*** Reading passage ***

Day 10, MAT115

Last Time

Next Time

Announcements:
- The quiz today will be over the Babylonian and Mayan number systems; also the class agendas, and the readings.
- Just a reminder that we have our first exam next week, Thursday, over everything up to Fibonacci numbers. We will review Tuesday.
- You have an assignment, which is a reading and some fun videos by Vi Hart.
Last time:
- We reviewed the quiz, and emphasized some of the cool number patterns in Pascal's triangle;
- we practiced writing numbers in the Babylonians' and Mayans' number systems; and
- then I taught you how to win a million dollars....
Today's Question of the Day:

Why does nature love Fibonacci numbers?
Let's begin with the story that gave rise to the Fibonacci numbers. Once upon a time there was a pair of rabbits....
"A certain man had one pair of rabbits together in a certain enclosed place, and one wishes to know how many are created from the pair in one year when it is the nature of them in a single month to bear another pair, and in the second month those born to bear also." (source).
(Oh no! A story problem! Here's Fibonacci's solution.)
But I prefer a tree:

Notice that we're counting pairs, not individual rabbits....
How are Fibonacci numbers defined? \[ \left\{ \begin{array}{cl} {F_1}&{=1}\cr {F_2}&{=1}\cr {F_{n}}&{=F_{n-1}+F_{n-2}} \end{array} \right. \] for $n=3, 4, 5, \ldots$. So we're given $F_1$ and $F_2$; and then we generate all the rest using the rule, e.g. \[ F_3 = F_2+F_1 = 1+1 = 2 \]
The first few Fibonacci numbers (those below 100):
1,1,2,3,5,8,13,21,34,55,89
It turns out that the Fibonacci numbers appear in Pascal's triangle in a systematic way, which we'll illustrate with the hexagonal graph paper, which is best for showing this relationship.
Fibonacci numbers also have a connection to a beautiful concept called the golden ratio, and the golden rectangle. We'll use ordinary graph paper to illustrate that.
We're going to create what's known as a "Fibonacci Spiral".
1. Start with a small square (which is also a rectangle); then
2. append the largest square you can to the current rectangle.
3. Do it again, and again, proceeding in a consistent sense (e.g. clockwise)
In the end, we draw quarter circles in each box, to make a beautiful spiral -- a Fibonacci spiral.
Now let's get back to "Fraudini Nim" for the exciting conclusion and for the strategy.
- Rules for "Fraudini Nim":
  - There are two players, Player 1 and Player 2.
  - An arbitrary number of counters is thrown down (e.g. toothpicks, candies, pennies).
  - Objective: The player who picks up the final counter wins.
  - Player 1 will go first. On the first play, Player 1 must pick up at least one counter, but may not pick up all the counters (otherwise this would be a silly game!).
  - Player 2 must then pick up at least one counter, and not more than twice the number of counters picked up on Player 1's turn.
  - The players then alternate turns, subject to these same conditions: pick up at least one, no more than twice what the preceding player took.
  - The player who legally picks up the final counter on their turn wins.
- Okay, so what's the strategy? How does one win at Nim? How could I be so confident that I was going to beat anyone?
  We tried to figure out the strategy, by creeping up on it. When you confront a big problem, start with some really simple examples.

*** End of Reading passage ***
*** Recorded data ***

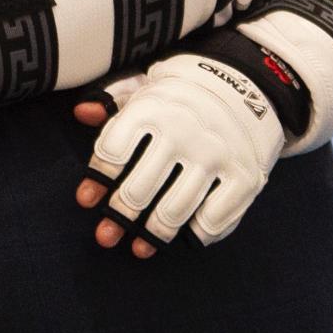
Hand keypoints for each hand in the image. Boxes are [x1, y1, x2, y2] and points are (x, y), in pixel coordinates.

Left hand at [73, 52, 284, 253]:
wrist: (250, 84)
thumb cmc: (185, 95)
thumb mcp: (148, 87)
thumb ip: (114, 101)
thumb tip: (82, 113)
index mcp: (153, 109)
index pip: (113, 152)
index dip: (96, 180)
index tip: (86, 200)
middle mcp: (183, 133)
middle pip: (138, 190)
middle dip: (118, 216)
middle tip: (107, 234)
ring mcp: (216, 156)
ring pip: (173, 211)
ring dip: (152, 235)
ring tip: (139, 248)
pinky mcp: (245, 176)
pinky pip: (213, 220)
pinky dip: (194, 235)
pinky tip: (183, 237)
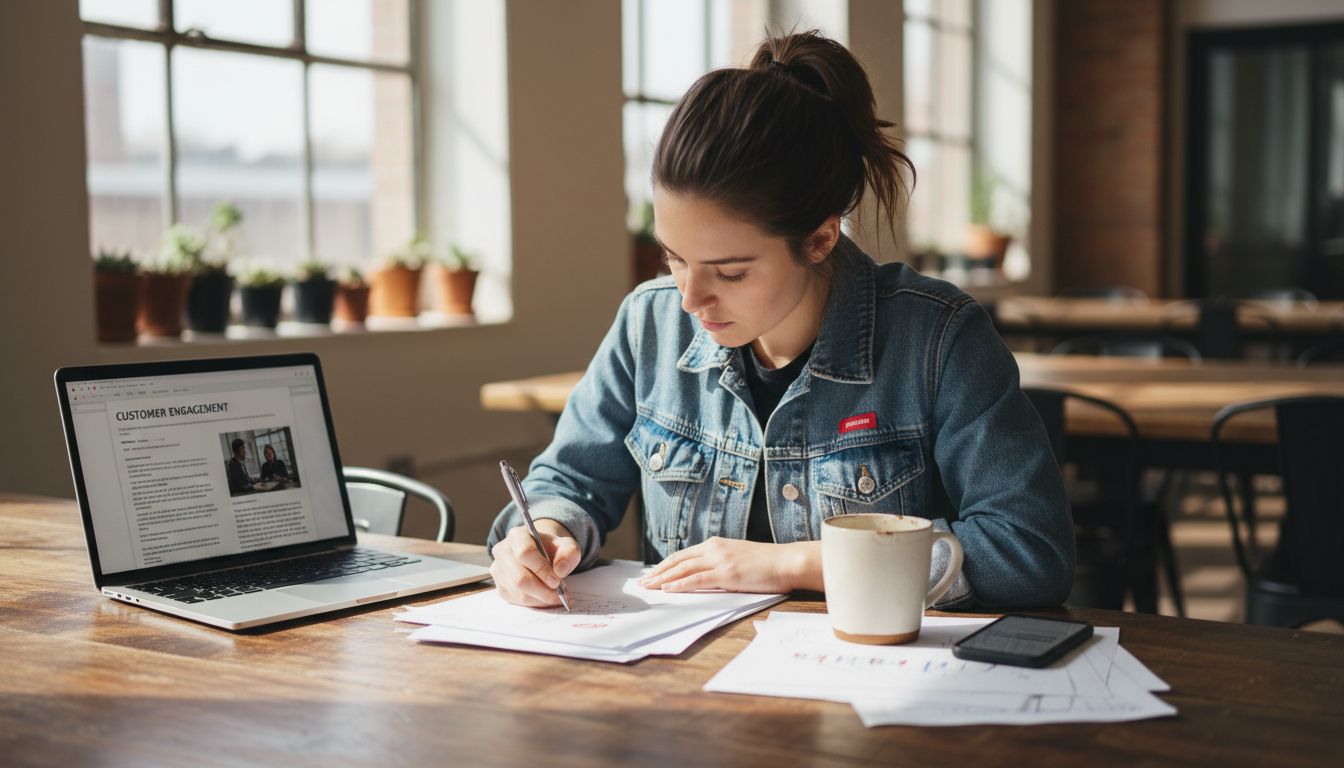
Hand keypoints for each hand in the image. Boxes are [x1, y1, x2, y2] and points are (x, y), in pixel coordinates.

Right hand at [490, 520, 580, 607]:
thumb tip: (560, 570)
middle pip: (519, 578)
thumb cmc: (552, 549)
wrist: (541, 554)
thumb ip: (569, 553)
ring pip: (519, 592)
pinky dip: (535, 602)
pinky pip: (517, 600)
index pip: (525, 553)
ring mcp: (499, 571)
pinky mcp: (501, 587)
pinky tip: (546, 597)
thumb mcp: (567, 545)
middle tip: (559, 594)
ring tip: (557, 596)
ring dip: (541, 598)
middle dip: (543, 590)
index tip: (556, 581)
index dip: (541, 569)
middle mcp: (502, 552)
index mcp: (517, 536)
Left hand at [638, 538, 820, 593]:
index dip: (665, 564)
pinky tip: (667, 589)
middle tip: (642, 582)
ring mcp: (720, 560)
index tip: (652, 573)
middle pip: (678, 560)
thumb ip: (721, 563)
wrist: (788, 561)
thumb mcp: (739, 558)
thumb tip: (707, 576)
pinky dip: (679, 584)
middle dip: (657, 572)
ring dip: (662, 579)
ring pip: (682, 569)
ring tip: (648, 587)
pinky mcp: (726, 574)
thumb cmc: (768, 563)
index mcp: (716, 543)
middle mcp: (714, 548)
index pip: (683, 554)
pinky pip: (697, 579)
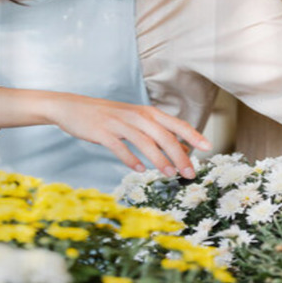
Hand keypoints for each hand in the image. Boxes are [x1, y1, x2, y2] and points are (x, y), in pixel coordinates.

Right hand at [39, 91, 211, 178]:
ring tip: (169, 174)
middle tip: (189, 173)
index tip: (207, 147)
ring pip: (145, 142)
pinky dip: (131, 159)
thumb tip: (180, 150)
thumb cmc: (109, 117)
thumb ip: (155, 133)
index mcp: (147, 112)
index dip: (193, 135)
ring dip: (159, 160)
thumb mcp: (135, 120)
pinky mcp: (103, 132)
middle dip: (180, 155)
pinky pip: (120, 146)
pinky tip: (139, 170)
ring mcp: (120, 123)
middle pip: (164, 135)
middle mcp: (137, 115)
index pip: (176, 123)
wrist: (74, 107)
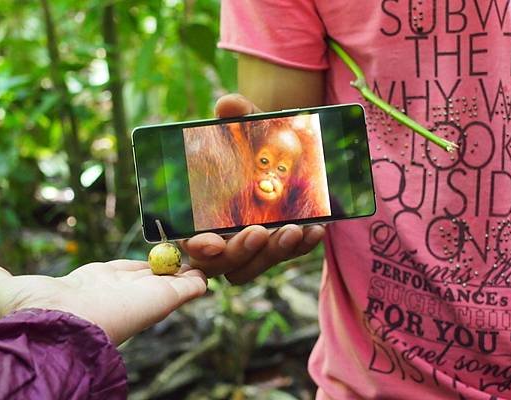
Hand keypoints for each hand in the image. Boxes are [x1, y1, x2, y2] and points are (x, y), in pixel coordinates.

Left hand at [0, 260, 206, 344]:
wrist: (61, 327)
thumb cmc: (35, 310)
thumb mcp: (9, 290)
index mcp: (95, 286)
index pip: (122, 273)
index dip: (136, 266)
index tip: (150, 258)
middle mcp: (122, 292)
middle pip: (151, 277)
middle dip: (166, 267)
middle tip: (183, 256)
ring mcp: (146, 295)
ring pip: (173, 282)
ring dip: (188, 271)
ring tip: (206, 258)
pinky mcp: (164, 297)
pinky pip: (189, 287)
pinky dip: (200, 280)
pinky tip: (209, 272)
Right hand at [178, 94, 325, 284]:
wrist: (291, 151)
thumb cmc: (261, 142)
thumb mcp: (254, 128)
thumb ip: (240, 116)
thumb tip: (227, 104)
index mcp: (205, 213)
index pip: (194, 241)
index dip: (199, 247)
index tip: (211, 242)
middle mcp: (226, 235)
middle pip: (224, 263)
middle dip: (241, 252)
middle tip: (261, 231)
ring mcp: (253, 245)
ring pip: (254, 265)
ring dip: (273, 253)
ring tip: (295, 229)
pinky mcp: (278, 246)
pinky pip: (286, 256)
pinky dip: (301, 248)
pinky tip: (316, 229)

*** End of Recorded data ***

■ What the task requires ■
Answer these questions about the Fibonacci class notes.
(a) Which two number systems will today's quiz cover?
(b) What kind of graph paper is best for showing how Fibonacci numbers appear in Pascal's triangle?
(c) In "Fraudini Nim", which player wins?
Rely only on the class notes for answers.

■ Solution ■
(a) The Babylonian and Mayan number systems.
(b) Hexagonal graph paper.
(c) The player who legally picks up the final counter on their turn.